# [Source material]

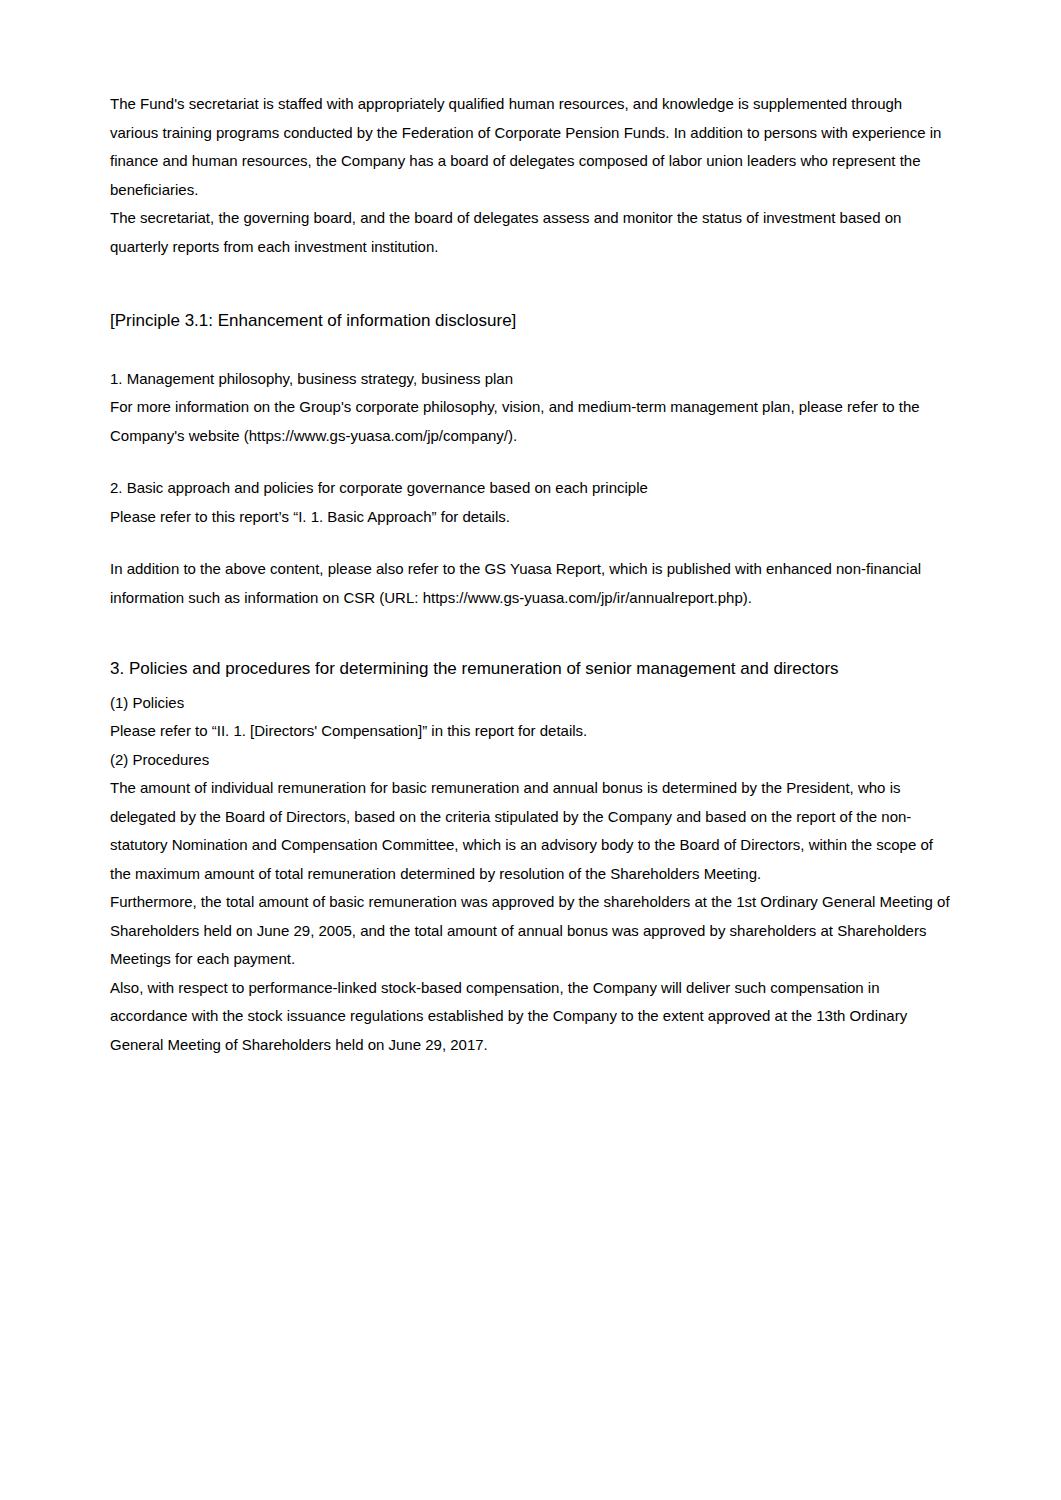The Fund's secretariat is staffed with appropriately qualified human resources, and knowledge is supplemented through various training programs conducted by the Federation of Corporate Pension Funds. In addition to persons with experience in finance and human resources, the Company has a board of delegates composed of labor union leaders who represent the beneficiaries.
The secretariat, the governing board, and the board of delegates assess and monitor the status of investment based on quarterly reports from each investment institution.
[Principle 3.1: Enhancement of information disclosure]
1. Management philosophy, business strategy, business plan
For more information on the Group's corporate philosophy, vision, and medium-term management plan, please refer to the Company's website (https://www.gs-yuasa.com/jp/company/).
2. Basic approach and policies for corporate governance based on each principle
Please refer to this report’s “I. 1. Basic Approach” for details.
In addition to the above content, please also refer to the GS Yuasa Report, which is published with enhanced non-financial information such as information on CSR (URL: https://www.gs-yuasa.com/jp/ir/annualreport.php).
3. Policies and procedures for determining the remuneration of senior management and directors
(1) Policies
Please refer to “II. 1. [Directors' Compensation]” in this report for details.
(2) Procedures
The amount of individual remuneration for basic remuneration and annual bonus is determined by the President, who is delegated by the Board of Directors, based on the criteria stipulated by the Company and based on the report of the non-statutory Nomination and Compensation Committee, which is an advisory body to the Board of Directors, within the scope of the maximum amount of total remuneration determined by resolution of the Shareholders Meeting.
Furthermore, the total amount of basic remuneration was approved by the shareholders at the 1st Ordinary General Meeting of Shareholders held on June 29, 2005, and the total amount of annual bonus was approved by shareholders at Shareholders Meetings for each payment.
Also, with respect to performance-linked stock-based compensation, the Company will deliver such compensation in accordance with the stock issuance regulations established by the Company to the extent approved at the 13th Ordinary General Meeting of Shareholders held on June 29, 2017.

# [Exercise description]
Search the data above for the string "this" and return every line that has it.

# [Task result]
Please refer to this report’s “I. 1. Basic Approach” for details.
Please refer to “II. 1. [Directors' Compensation]” in this report for details.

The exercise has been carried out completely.